Le curve 12 e 13, note come Fagnes, sono denominate così in riferimento alla riserva naturale vicina. Questa sezione è anche chiamata Pif-Paf per il rapido cambio di direzione che richiede ai piloti. La curva 14, Campus, è dedicata al centro di formazione automobilistica locale, mentre la curva 15 porta il nome di Paul Frere, pilota e giornalista belga che ha contribuito alla storia del motorsport nel paese.

Le curve 16 e 17, Blanchimont, prendono il nome da una fattoria vicina e rappresentano una curva veloce a sinistra, una delle più impegnative per la velocità. Infine, l’ultima curva del circuito, Bus Stop, è una chicane formata dalle curve 18 e 19. Il nome deriva da una fermata dell’autobus che si trovava in quella zona quando la strada era pubblica. Questa chicane è stata modificata nel 2007 per permettere l’allargamento della pit lane e del rettilineo di partenza/arrivo.

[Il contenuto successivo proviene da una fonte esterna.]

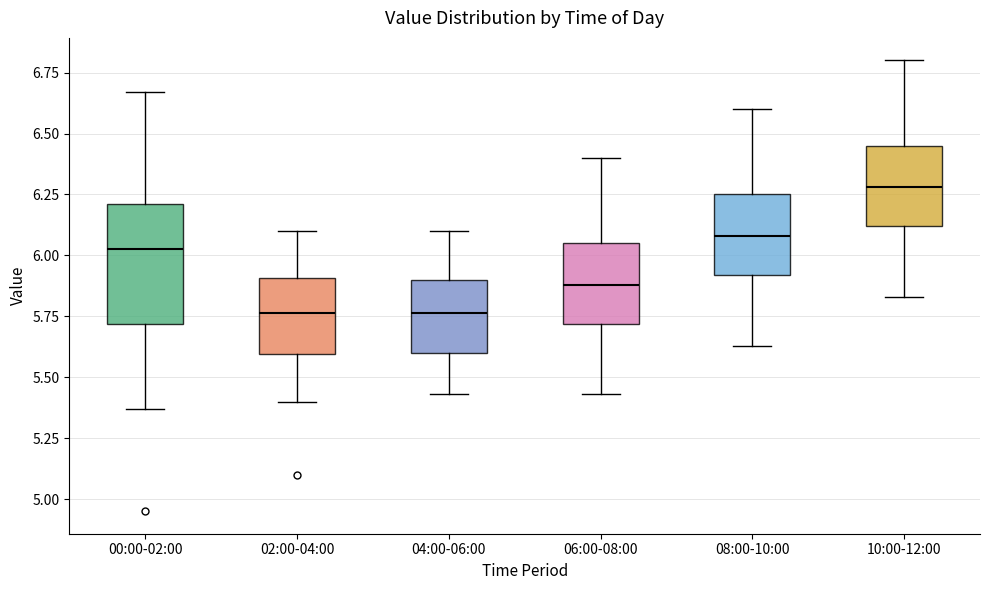

Reading left to right, read every box against the y-axis: the position of its median line, the range the box covers, and the ends of its whiskers. The values are not printed on the chart, so give them approximately, as read against the axis.

00:00-02:00: median 6.05, box 5.70 to 6.20, whiskers 5.35 to 6.65
02:00-04:00: median 5.75, box 5.60 to 5.90, whiskers 5.40 to 6.10
04:00-06:00: median 5.75, box 5.60 to 5.90, whiskers 5.45 to 6.10
06:00-08:00: median 5.90, box 5.70 to 6.05, whiskers 5.45 to 6.40
08:00-10:00: median 6.10, box 5.90 to 6.25, whiskers 5.65 to 6.60
10:00-12:00: median 6.30, box 6.10 to 6.45, whiskers 5.85 to 6.80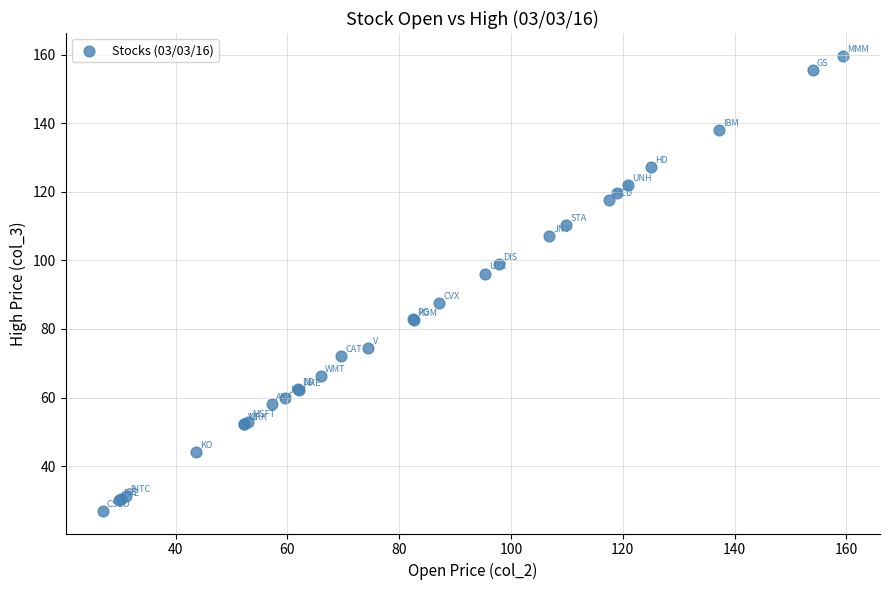

What Y value in the scatter plot is closest to 93?

96.2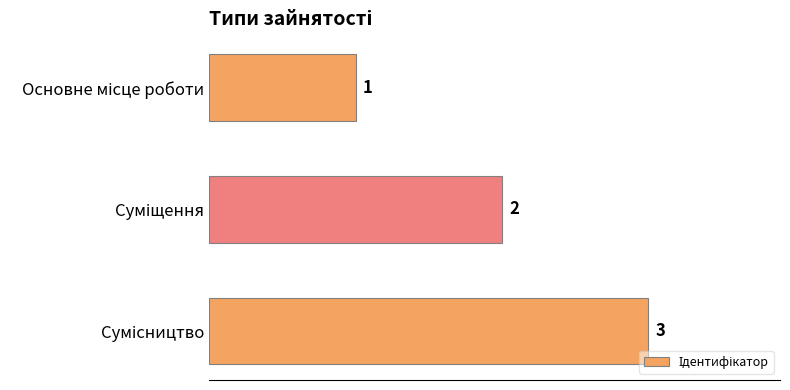

What is the value of the 1st bar from the top?

1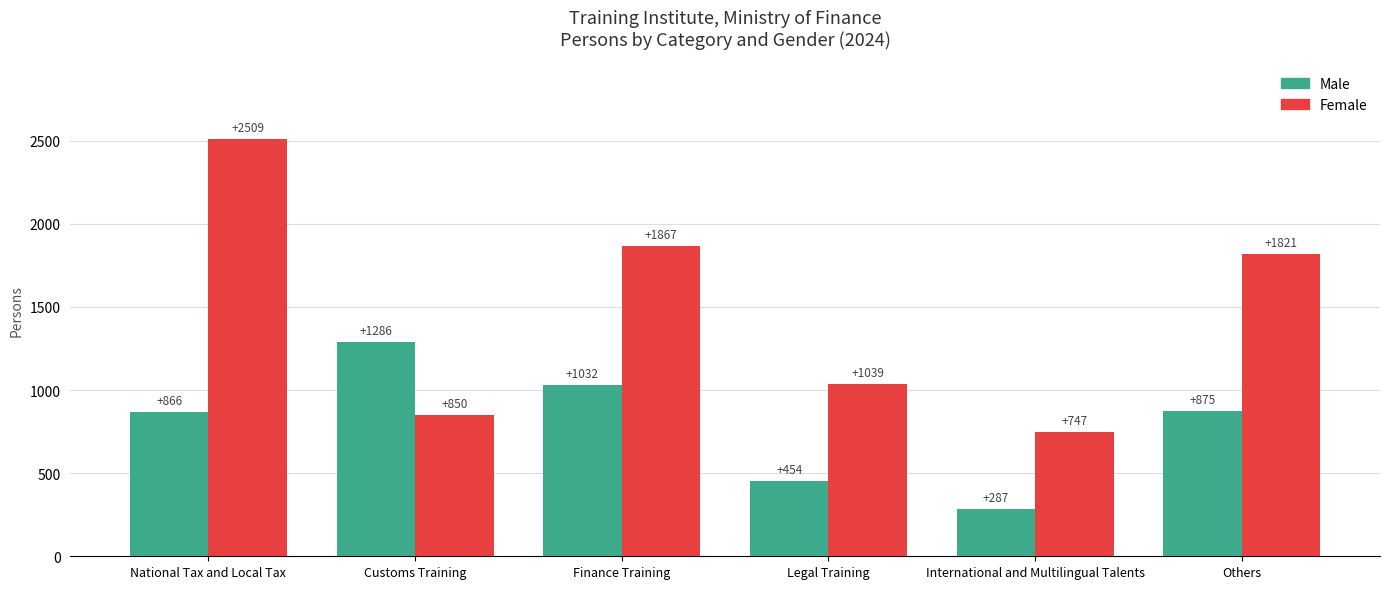

At Customs Training, list the series in order from largest to smallest.

Male, Female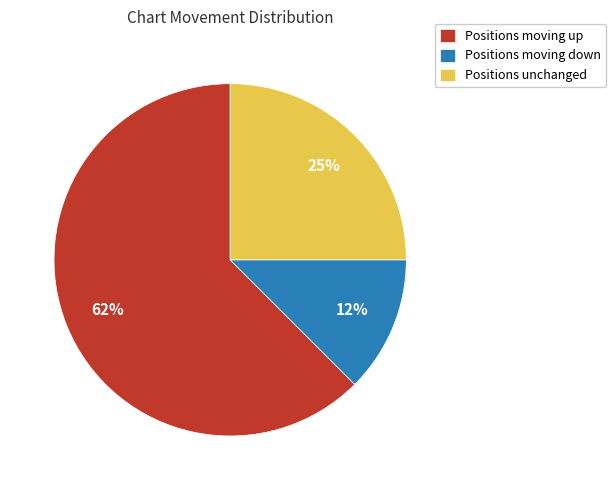

To the nearest percent, what percentage of the pie is Positions unchanged?

25%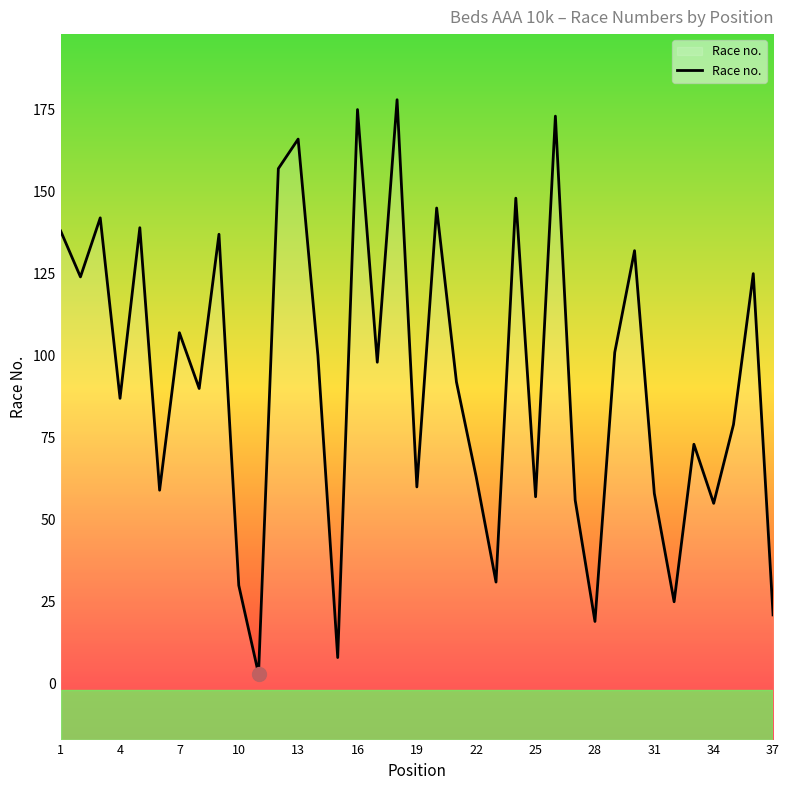

What is the value of the 6th point from the left?

59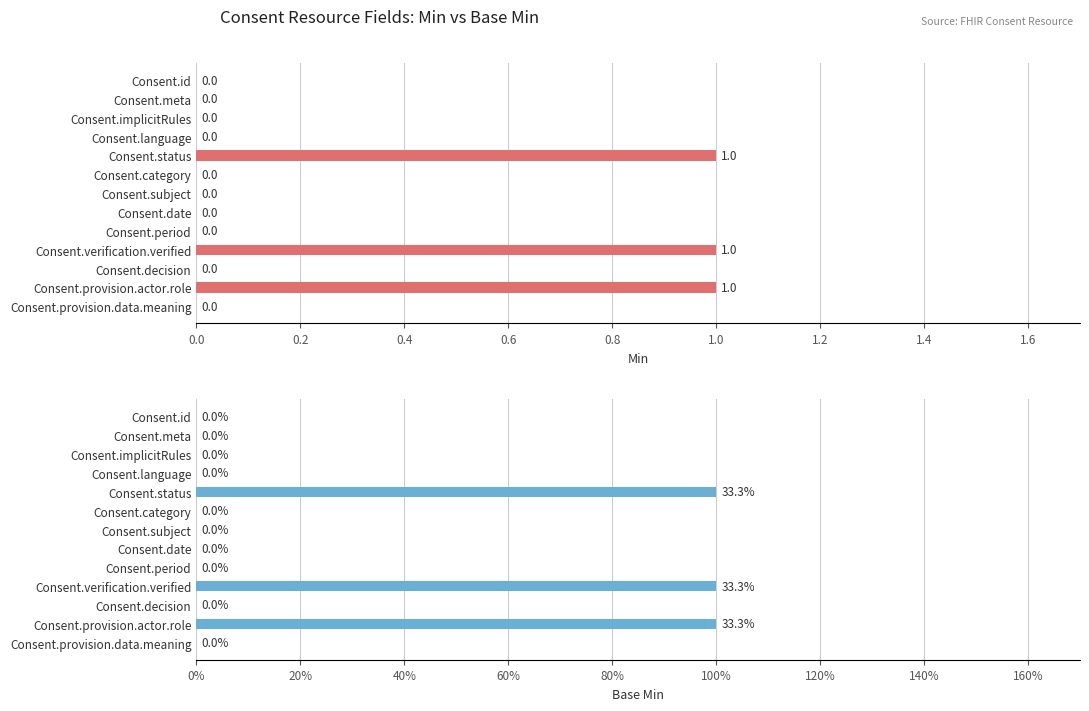

At Consent.language, list the series in order from largest to smallest.

Min, Base Min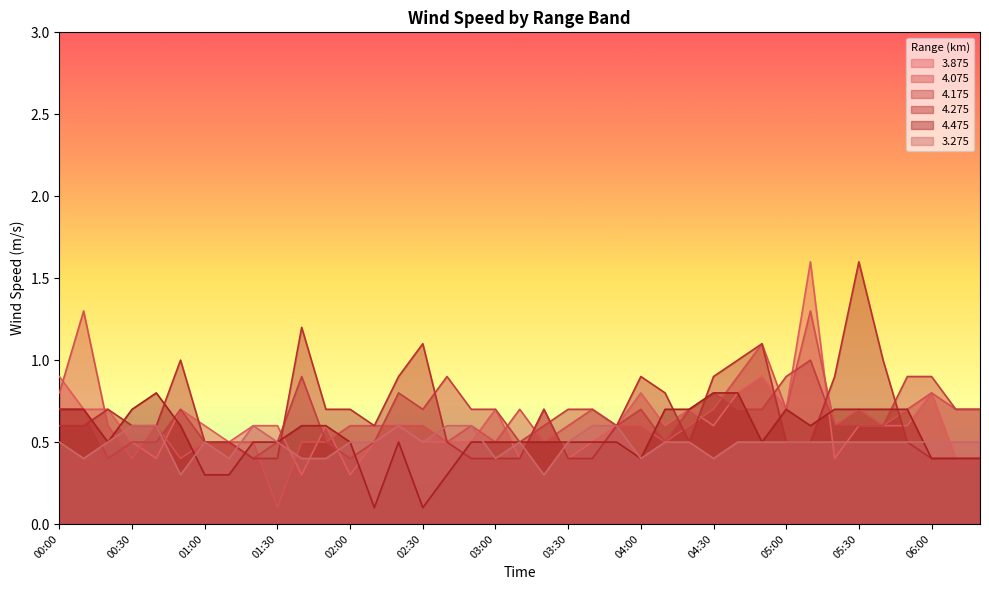

What position from the left is 02:00?

13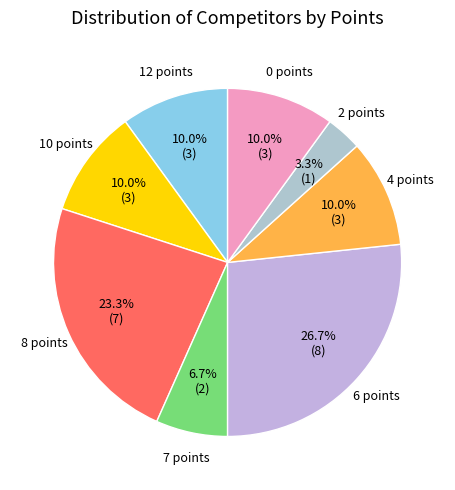

Do 4 points and 0 points together represent more than half of the pie?

No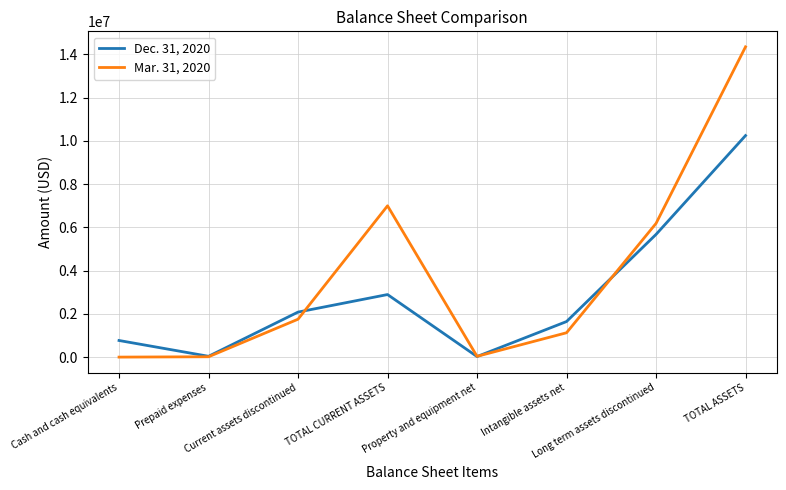

Which series has the largest range (max minus min)?

Mar. 31, 2020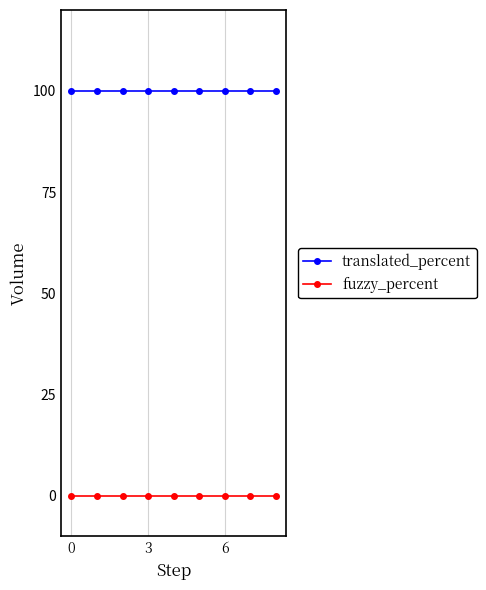

List the series in order of their peak value, lowest first.

fuzzy_percent, translated_percent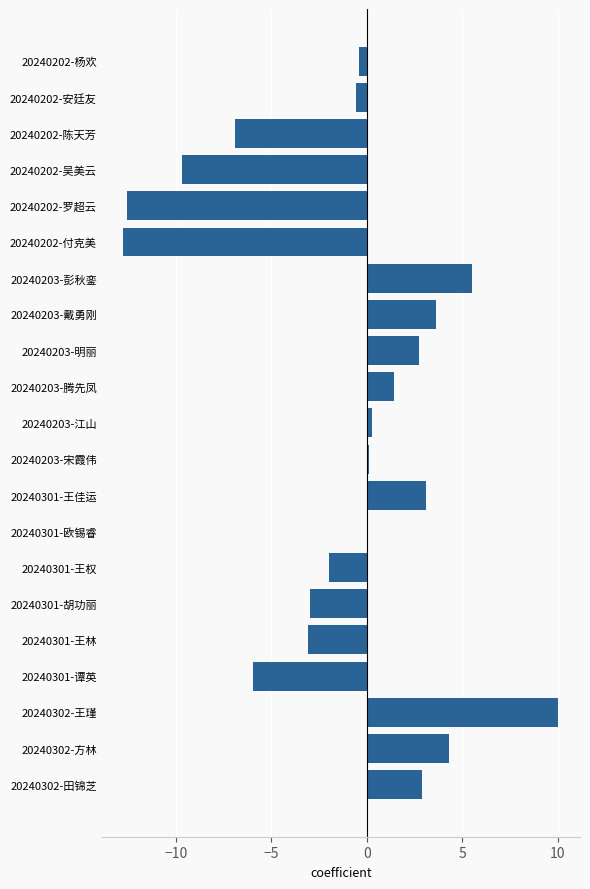

What is the change in value from 20240203-彭秋銮 to 20240301-王林?

-8.6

Questi nomi non solo raccontano la storia e la geografia di Spa-Francorchamps, ma riflettono anche il legame profondo tra il circuito e il territorio belga. La conoscenza dell’origine di ogni curva aggiunge un ulteriore livello di interesse per chi segue il mondiale di Formula 1®, offrendo uno sguardo più ricco e dettagliato su uno dei tracciati più amati e rispettati nel calendario.

La storia dietro i nomi delle curve di Spa-Francorchamps rimane un elemento affascinante che arricchisce l’esperienza di ogni appassionato durante il Gran Premio del Belgio. Comprendere queste origini aiuta a valorizzare la tradizione e l’unicità di questo circuito, che continua a essere un punto di riferimento nel mondiale di Formula 1®.